Bağlılık duygularımız, insani bir ihtiyacımız olup, yaşamın çeşitli kesitlerinde, kısa ve uzun sürelerle hissettiğimiz yakınlık ve sevgi duygularımızdır. Bağımlılık ise. gereksinim duyduğumuz kişi ve nesnelere, bağlılığın da ötesinde, varoluşumuzun devamı için mutlaklık, vazgeçilmezlik içerir.
Bağlılık ve bağımlılık, farkına varmadan iç içe geçebilen, kolayca örtüşebilen duygulardır. Bağlılık yakınlık, sevgi, şefkat içeriyorsa, bağımlılık da adeta bağlılığın sürekliliğini sağlamak amacıyla oluşan bir garanti, bir güvence, farkına varmadan, bağlılığın içine sinsice yerleşen vazgeçilmesi zor tutku ve alışkanlıklardan ibarettir. Yaşantımızı sürekliliği dönüştürüp bir düzene sokmak, tekrarların sağladığı güvence ve değişmezlik duygusu, kolaylıkla alışkanlığa ve zamanla da bağımlılığa dönüşebilir.

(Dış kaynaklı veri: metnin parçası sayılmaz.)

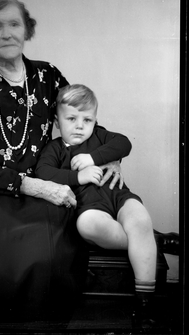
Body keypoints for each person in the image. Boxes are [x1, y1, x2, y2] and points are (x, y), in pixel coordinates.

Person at [0, 0, 123, 326]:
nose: (6, 34)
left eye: (14, 24)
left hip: (47, 185)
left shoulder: (48, 76)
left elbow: (78, 120)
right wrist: (37, 187)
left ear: (27, 29)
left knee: (47, 262)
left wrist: (107, 155)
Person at [35, 84, 157, 329]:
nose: (80, 126)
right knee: (88, 225)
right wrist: (77, 177)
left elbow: (124, 143)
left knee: (139, 219)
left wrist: (93, 158)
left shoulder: (100, 137)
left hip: (119, 197)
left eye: (87, 119)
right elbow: (43, 172)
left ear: (95, 121)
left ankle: (145, 305)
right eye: (71, 118)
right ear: (57, 122)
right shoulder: (56, 148)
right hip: (91, 207)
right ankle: (152, 240)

Sağlıklı Ve Sağlıksız Bağımlılıklar:
Bağlılık içeren ilişkilerde, bağımlılık duygularının da gelişmesi kaçınılmaz oluyor. Bağlılık ve bağımlılığı birbirinden ayıran en belirgin çizgi, bireysel özgürlüğün var oluşu veya olmayışıdır. Bağlı hissedebiliriz, ancak bu duygu, bağlı olduğumuz kişi veya nesne olmadığı zamanlarda da yaşamımızı özgürce devam ettirmemize engel teşkil etmiyorsa, bu bağlılık tanımı olabilir. Buna karşılık bağlı olduğumuz kişi veya nesnenin yanımızda, çevremizde veya elimizin altında olmaması yaşamımızı önemli ölçüde engelliyor veya kısıtlıyorsa, istemimiz ve kontrolümüzün ötesinde çaresiz ve mutsuz hissediyorsak, bağlılığın içine bağımlılık da yerleşmiş oluyor.
Bağlılık yaşanan ilişkilerde bağımlılığın gelişmesi, kaçınılmaz olduğu kadar da hayatın bir gerçeğidir. Yaşam evrelerimizde, dertlendiğimiz, üzüldüğümüz, önemli sorunlar yaşadığımız dönemlerde, bir tür çocukluğa gerileme yaşar, bizim için önemli kişilerin bizimle ilgilenmesini, teselli etmesini, bir nevi yoğun bakıma almasını dileriz.
En doğal insanca ihtiyaçlarımızdan biridir bu. Gerek sorunlu, gerekse sorunsuz zamanlarda, yakın ilişkileri her iki tarafa da bu tür gerileme zaman birimleri tanıyabilmesi çok önemlidir. Sorunlu. dertli, yorgun olanı. veya bu tür yakınlığa ruhsal ihtiyacı olan tarafın, bir süre çocuk gibi bağımlı yaşamasına veya yoğun bakıma alınmasına karşılıklı izin verilmesi, ilişkinin ve kişilerin ruh sağlığı açısından çok önemlidir.
Sağlıklı bağımlılıklar ve yoğun bakım ihtiyaçları yaşam evrelerinde, her iki cins tarafından dönem dönem, karşılıklı ve esnek olarak yaşanabildikçe, ilişki içinde insan gibi var olabilmenin, sevip sevilmenin önemli bir bölümünü teşkil ederler. Sürekli ilişkilerde duygu ve düşüncelerin dürüstce dile gelebilmesi, mutluluk ve acıların çekincesiz paylaşımı ve tarafların cinsel ve edinilmiş rollerine bağımlı kalmadan, birbirleriyle oldukları gibi olabilmeleri, sağlıklı bağımlılık kadar, sağlıklı bağlılığa da yol açar.
Sağlıksız bağımlılık duygularıysa hastalık, sıhhatsizlik veya önemli bir sorun dönemi dışında, yaşamını devam ettirmek için diğer bir kişiye sorgusuzca, çaresiz ve vazgeçilmez şekilde bağımlı olmak, günlük yaşamını onsuz devam ettirememek hâlidir.